18 Giugno 2050. Ore 18:45.

Isola di Mauna Kea; Arcipelago delle Hawaii.

 

Garriti di gabbiani sorvolavano un oceano calmo, sfumato di viola e arancio, dove il Sole si era già quasi del tutto andato ad annegare. Il profumo della sera, dei fiori tropicali e della salsedine si univa allo sciabordio delle onde, chiudendo quell’angolo di mondo in una bolla di pace.

Molto più alto, dove il verso degli uccelli lasciava il posto a grandi silenzi, le cupole bianche dell’Osservatorio Astronomico del Pacifico scintillavano nel tramonto dalla vetta del vulcano Mauna Kea. Due figure – due donne dalla carnagione scura – se ne stavano appoggiate al parapetto della terrazza panoramica.

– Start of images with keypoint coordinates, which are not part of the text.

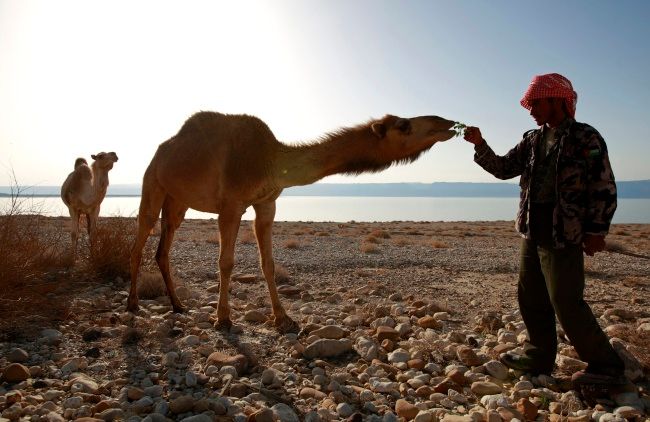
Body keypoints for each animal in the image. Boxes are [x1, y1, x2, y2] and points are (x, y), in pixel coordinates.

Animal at [125, 113, 450, 332]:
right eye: (404, 125)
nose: (444, 122)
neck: (270, 160)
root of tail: (162, 150)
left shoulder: (267, 203)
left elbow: (267, 263)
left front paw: (283, 318)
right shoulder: (231, 204)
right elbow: (226, 262)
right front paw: (223, 319)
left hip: (177, 202)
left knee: (163, 248)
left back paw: (178, 305)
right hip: (153, 183)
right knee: (140, 241)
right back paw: (132, 304)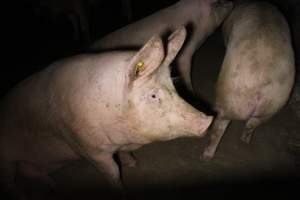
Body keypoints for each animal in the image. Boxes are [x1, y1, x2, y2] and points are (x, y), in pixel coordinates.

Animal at [0, 27, 212, 198]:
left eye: (173, 85)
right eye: (153, 95)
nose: (208, 120)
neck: (121, 131)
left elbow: (125, 152)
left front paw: (132, 164)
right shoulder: (87, 147)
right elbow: (112, 172)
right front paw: (122, 190)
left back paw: (53, 185)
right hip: (6, 161)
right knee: (9, 183)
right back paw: (24, 196)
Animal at [202, 0, 296, 160]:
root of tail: (263, 81)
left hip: (229, 94)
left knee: (219, 127)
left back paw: (206, 155)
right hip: (274, 104)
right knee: (252, 124)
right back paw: (245, 141)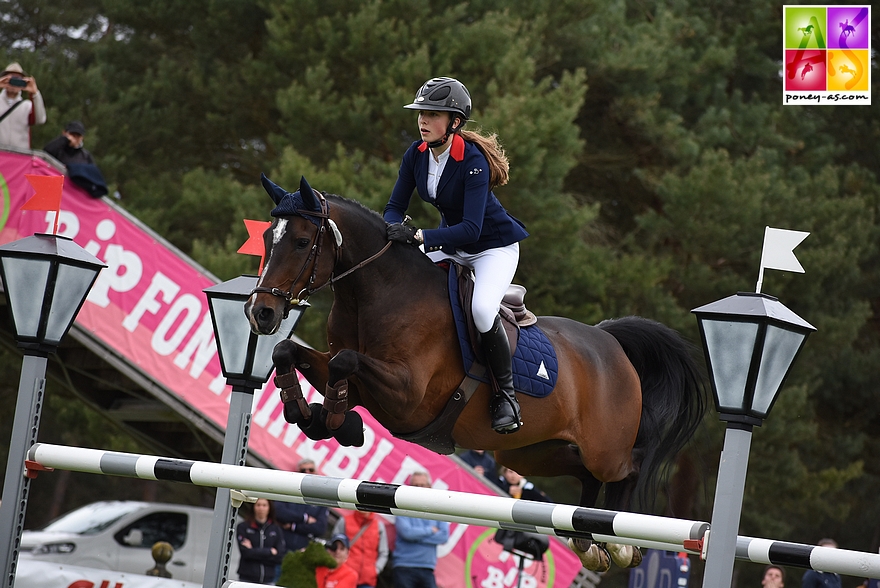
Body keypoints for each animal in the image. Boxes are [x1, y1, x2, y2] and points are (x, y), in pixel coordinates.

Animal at [242, 175, 708, 568]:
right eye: (266, 236)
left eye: (302, 241)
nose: (260, 312)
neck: (377, 292)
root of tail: (609, 341)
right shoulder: (361, 385)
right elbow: (289, 352)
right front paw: (311, 415)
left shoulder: (408, 395)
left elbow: (345, 362)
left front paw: (338, 422)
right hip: (524, 453)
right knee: (581, 473)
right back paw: (586, 541)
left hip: (605, 450)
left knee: (628, 468)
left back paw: (621, 544)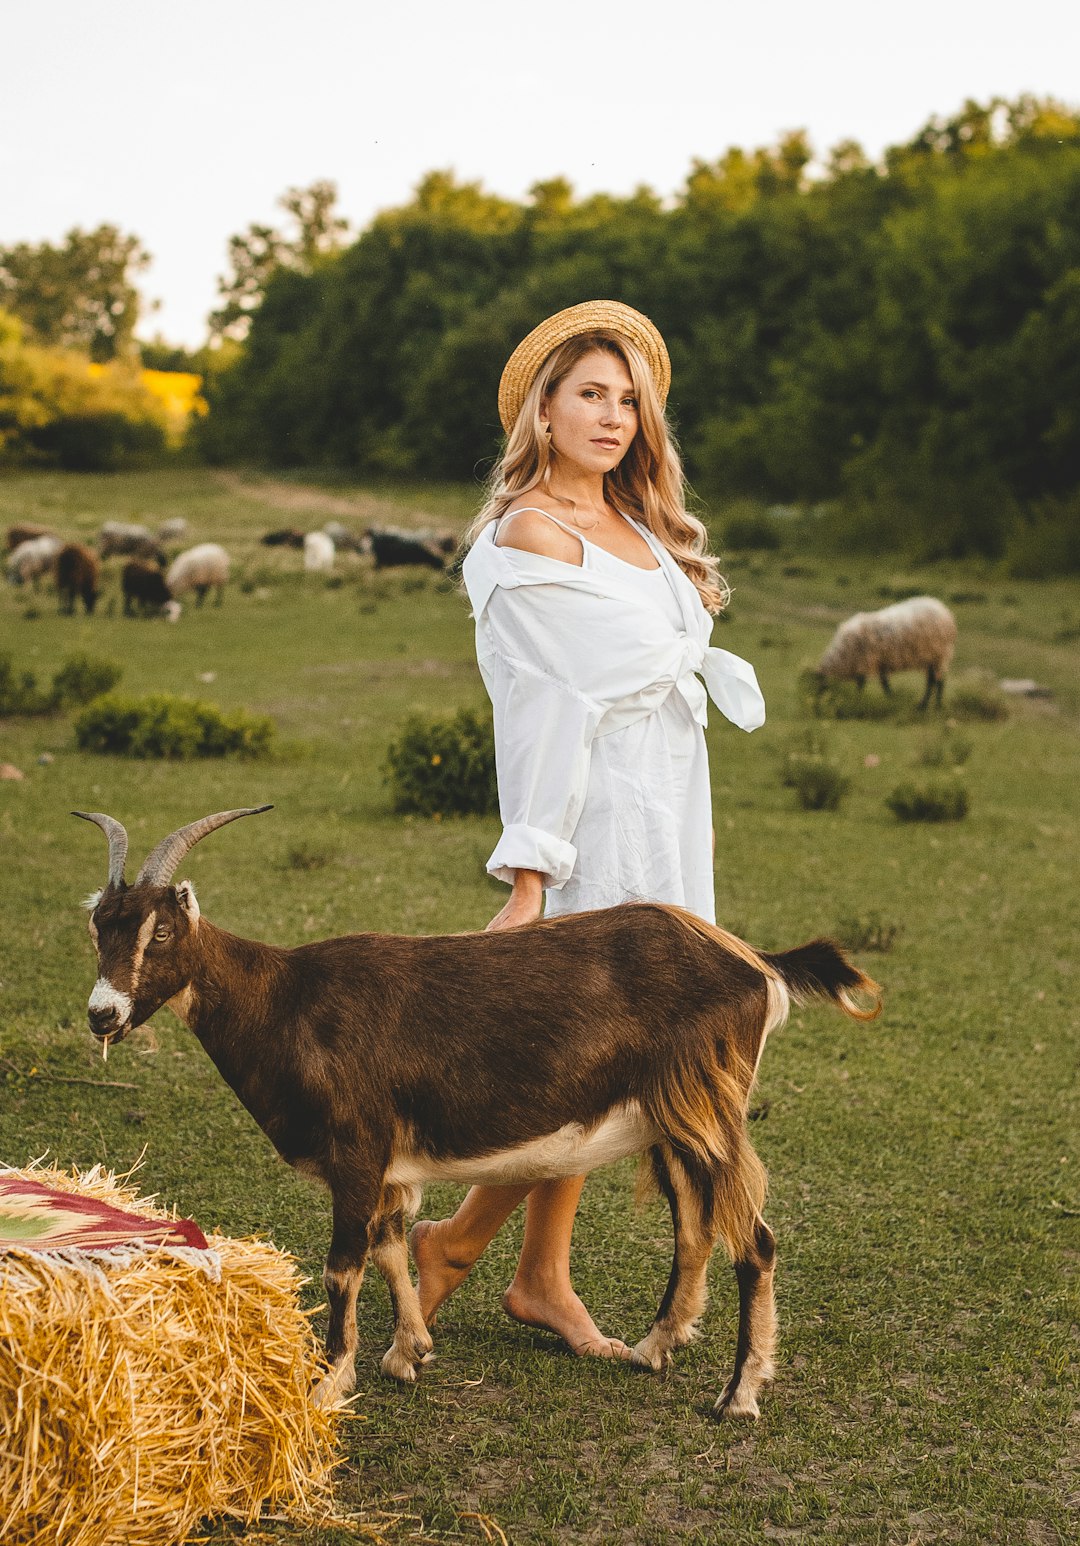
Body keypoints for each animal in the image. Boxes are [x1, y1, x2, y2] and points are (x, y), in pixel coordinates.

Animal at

“Ma quanto ci vuole? Ho fame e devo ancora fare i bagagli.” – chiese la più giovane, senza staccare gli occhi dallo smartsquare su cui digitava ininterrottamente. Aveva lunghi capelli rasati sul lato sinistro e raccolti in una coda alla base del collo; in origine avrebbero dovuti essere neri ma ora erano coperti da uno strato di tinta rosso pompeiano. Non poteva avere più di venticinque anni.

“Eccomi, eccomi. Scusatemi, signore!” – fu la squillante risposta che venne da un uomo appena uscito da uno degli osservatori. Era un bell’uomo che non aveva ancora raggiunto i quaranta, indiano forse, con barba e capelli curati e – da quanto si poteva evincere dai muscoli dell’avambraccio messi di evidenza dalle maniche rigirate della sua camicia – anche piuttosto in forma. Nella mano destra reggeva una valigetta metallizzata che non sembrava avere alcuna chiusura visibile.

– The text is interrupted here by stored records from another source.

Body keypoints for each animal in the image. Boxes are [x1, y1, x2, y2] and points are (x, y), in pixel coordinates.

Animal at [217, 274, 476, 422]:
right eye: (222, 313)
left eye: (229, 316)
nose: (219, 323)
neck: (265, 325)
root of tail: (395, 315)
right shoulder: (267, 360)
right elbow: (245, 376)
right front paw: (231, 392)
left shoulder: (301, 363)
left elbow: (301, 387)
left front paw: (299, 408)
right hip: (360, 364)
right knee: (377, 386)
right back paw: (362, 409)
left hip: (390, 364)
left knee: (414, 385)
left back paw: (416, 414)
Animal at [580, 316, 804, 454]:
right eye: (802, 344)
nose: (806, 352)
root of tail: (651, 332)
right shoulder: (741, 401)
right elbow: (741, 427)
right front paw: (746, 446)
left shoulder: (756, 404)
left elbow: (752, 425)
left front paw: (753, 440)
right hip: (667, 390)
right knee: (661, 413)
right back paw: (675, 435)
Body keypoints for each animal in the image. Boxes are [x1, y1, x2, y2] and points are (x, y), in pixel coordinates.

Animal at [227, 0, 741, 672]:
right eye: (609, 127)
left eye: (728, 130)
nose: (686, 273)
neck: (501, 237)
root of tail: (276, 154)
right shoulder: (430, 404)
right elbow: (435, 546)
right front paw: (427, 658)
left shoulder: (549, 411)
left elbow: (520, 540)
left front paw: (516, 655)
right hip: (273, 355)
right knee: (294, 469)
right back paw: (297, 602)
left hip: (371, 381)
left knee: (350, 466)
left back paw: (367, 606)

“Ce ne hai messo.” – l’altra donna, più vicina all’età del suo interlocutore di quanto non lo fosse la prima ragazza, si voltò verso di lui – “Tutto in ordine?”

“Abbiamo ricevuto l’analisi comparata dei Registri dal laboratorio di Marte, dovrò stilare un rapporto e consegnarlo a tu-sai-chi. Quelli della VRIL Society scalpitano.”

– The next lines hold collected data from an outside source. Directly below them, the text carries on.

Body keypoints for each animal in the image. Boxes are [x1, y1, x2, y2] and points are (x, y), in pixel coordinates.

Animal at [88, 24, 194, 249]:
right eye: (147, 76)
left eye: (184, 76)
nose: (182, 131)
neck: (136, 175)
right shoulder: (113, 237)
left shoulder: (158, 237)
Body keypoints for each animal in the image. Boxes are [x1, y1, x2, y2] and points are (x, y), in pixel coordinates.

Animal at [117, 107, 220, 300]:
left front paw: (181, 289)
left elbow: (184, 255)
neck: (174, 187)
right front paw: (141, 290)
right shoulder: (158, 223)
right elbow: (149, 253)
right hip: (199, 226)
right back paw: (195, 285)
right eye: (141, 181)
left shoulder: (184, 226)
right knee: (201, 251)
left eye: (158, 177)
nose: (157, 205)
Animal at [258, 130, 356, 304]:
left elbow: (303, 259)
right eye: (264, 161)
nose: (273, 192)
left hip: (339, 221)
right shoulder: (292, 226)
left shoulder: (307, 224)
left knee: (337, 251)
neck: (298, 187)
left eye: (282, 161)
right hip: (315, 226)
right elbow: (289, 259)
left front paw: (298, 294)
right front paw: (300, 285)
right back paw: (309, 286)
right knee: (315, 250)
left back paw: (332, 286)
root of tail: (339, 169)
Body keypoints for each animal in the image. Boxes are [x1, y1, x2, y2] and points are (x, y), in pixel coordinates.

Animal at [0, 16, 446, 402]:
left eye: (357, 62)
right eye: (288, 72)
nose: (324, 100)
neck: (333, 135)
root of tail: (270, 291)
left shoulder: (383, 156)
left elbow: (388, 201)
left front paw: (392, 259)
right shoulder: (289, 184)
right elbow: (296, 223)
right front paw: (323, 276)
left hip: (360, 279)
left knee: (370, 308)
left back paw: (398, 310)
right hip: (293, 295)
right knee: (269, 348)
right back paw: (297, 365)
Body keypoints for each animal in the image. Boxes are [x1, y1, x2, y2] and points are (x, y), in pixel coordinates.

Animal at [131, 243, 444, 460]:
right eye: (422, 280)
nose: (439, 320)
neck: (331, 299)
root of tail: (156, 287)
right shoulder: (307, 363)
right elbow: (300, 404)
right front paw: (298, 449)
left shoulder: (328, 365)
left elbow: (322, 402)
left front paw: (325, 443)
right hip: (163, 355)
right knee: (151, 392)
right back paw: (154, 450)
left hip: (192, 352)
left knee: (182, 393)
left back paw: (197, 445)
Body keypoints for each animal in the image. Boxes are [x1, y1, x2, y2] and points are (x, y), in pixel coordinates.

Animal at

“Ho saputo della Machine dei russi.” – la donna si accese una sigaretta e si sistemò dietro un orecchio una ciocca di lucidi capelli neri che le stava solleticando il viso.

“Già.” – lui si sgranchì la schiena – “Ora che è in mano nostra gli sviluppi del Prototipo potrebbero chiudersi entro i prossimi due mesi.”

“Giusto in tempo per la missione di recupero in Iraq.”

– la donna tirò ancora con la sigaretta e poi alitò via il fumo, fissando l’orizzonte. – “Prima però dovremmo vedercela con quell’altra Machine, quella che deve ancora risvegliarsi.”

“So che ti hanno messa a capo di Eleanor. Tratta bene la mia piccola, per favore.” – e le fece un occhiolino, a cui lei rispose scuotendo la testa come chi a che fare con un bambino incontentabile.

Poi la donna si guardò le punte degli stivali e i suoi occhi scuri si velarono di inquietudine conferendo ancora più durezza ai nobili lineamenti africani: “Se tutto procede come nei piani, ora inizieremo a fare sul serio. Anche per Amber sarà la prima volta.”

“Guarda che ti sento!” – il rimprovero che le giunse dalla ragazza riuscì a strapparle un sorriso.

“E allora?” – chiese infine, girandosi verso di lei – “Pensi che sarai grado, Amber?”

La ragazza che rispondeva a quel nome, ora di spalle, si staccò finalmente dal cellullare, sollevò la testa e la piegò di lato, fissando la coppia sue spalle con la coda dell’occhio. Sul viso spruzzato di lentiggini si stagliava un sorriso di eccitata trepidazione: “È tutta la vita che aspetto per questo momento.”